Speaker segmentation systems have two types of error: false alarms, which consist on detecting speaker change-points that are not actual change-points; and mis-detections, which consist on missing actual change-points. Audio contents are more likely to suffer one type of error or another depending on their nature: recordings with long speaker turns are prone to false alarms, while recordings with short speaker turns, such as dialogues, are prone to mis-detections. We present different rejection strategies that aim at reducing the false alarm rate in Bayesian information criterion (BIC) based speaker segmentation systems; this rejection strategies can take into account the confidence on the candidate change-points as well as the statistical properties of the change-points process. Moreover, a strategy to reduce the mis-detection rate is also presented, which is specially focused on improving segmentation performance on TV programmes, where the presence of dialogues and dynamic discourse is very common.
Selecting the number of clusters is an unresolved issue related to speaker diarization, as there are no satisfactory solutions to this problem in the literature. In this Thesis, we propose a criterion to select the number of clusters which aims at maximizing the extra-cluster similarity while minimizing the intra-cluster similarity. An analysis of different speech segment representations was also performed, showing that the application of linear discriminant analysis (LDA) increased the separability of the classes, enhancing the performance of the proposed criterion to select the number of clusters. Continuous emotion recognition from speech is a challenging task, specially when an emotional level must be predicted at every instant of time, as the information contained in a frame of speech do not give enough information to do such estimation. Also, classification techniques cannot be straightforwardly applied to this task because there is not a finite number of classes. In this Thesis, we propose two subspace projection techniques for continuous emotion recognition; the iVector paradigm was applied to this task, aiming at reducing the influence of speaker and channel variabilities; the eigen-space approach, widely used in tasks such as speaker recognition, was also applied to continuous emotion recognition.
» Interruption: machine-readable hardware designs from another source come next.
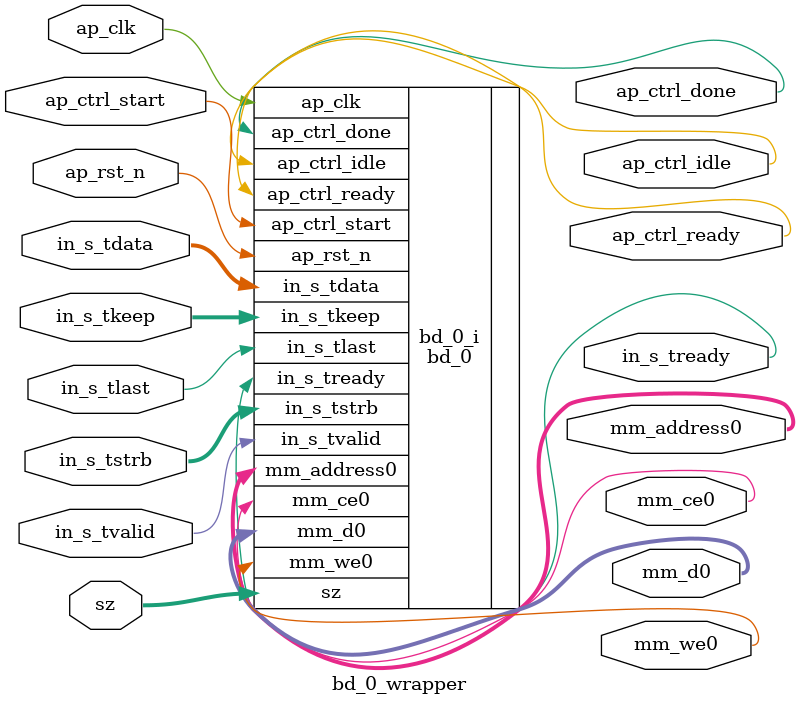
<source format=v>
`timescale 1 ps / 1 ps

module bd_0_wrapper
   (ap_clk,
    ap_ctrl_done,
    ap_ctrl_idle,
    ap_ctrl_ready,
    ap_ctrl_start,
    ap_rst_n,
    in_s_tdata,
    in_s_tkeep,
    in_s_tlast,
    in_s_tready,
    in_s_tstrb,
    in_s_tvalid,
    mm_address0,
    mm_ce0,
    mm_d0,
    mm_we0,
    sz);
  input ap_clk;
  output ap_ctrl_done;
  output ap_ctrl_idle;
  output ap_ctrl_ready;
  input ap_ctrl_start;
  input ap_rst_n;
  input [31:0]in_s_tdata;
  input [3:0]in_s_tkeep;
  input [0:0]in_s_tlast;
  output in_s_tready;
  input [3:0]in_s_tstrb;
  input in_s_tvalid;
  output [8:0]mm_address0;
  output mm_ce0;
  output [31:0]mm_d0;
  output mm_we0;
  input [63:0]sz;

  wire ap_clk;
  wire ap_ctrl_done;
  wire ap_ctrl_idle;
  wire ap_ctrl_ready;
  wire ap_ctrl_start;
  wire ap_rst_n;
  wire [31:0]in_s_tdata;
  wire [3:0]in_s_tkeep;
  wire [0:0]in_s_tlast;
  wire in_s_tready;
  wire [3:0]in_s_tstrb;
  wire in_s_tvalid;
  wire [8:0]mm_address0;
  wire mm_ce0;
  wire [31:0]mm_d0;
  wire mm_we0;
  wire [63:0]sz;

  bd_0 bd_0_i
       (.ap_clk(ap_clk),
        .ap_ctrl_done(ap_ctrl_done),
        .ap_ctrl_idle(ap_ctrl_idle),
        .ap_ctrl_ready(ap_ctrl_ready),
        .ap_ctrl_start(ap_ctrl_start),
        .ap_rst_n(ap_rst_n),
        .in_s_tdata(in_s_tdata),
        .in_s_tkeep(in_s_tkeep),
        .in_s_tlast(in_s_tlast),
        .in_s_tready(in_s_tready),
        .in_s_tstrb(in_s_tstrb),
        .in_s_tvalid(in_s_tvalid),
        .mm_address0(mm_address0),
        .mm_ce0(mm_ce0),
        .mm_d0(mm_d0),
        .mm_we0(mm_we0),
        .sz(sz));
endmodule

</source>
To finish, we presented a study on the influence of different feature sets in the depression detection task; this was motivated by the fact that there are many studies in the literature about similar topics, but the use of different databases, features, performance measures and depression detection approaches makes it very difficult to extract any remarkable conclusions about which features are better at representing depressive speech. This study was complemented with an analysis of the type of discourse for depression detection, in which either read or spontaneous speech was used to estimate the level of depression severity of the speakers, and we also assessed some feature-level fusion techniques for this task.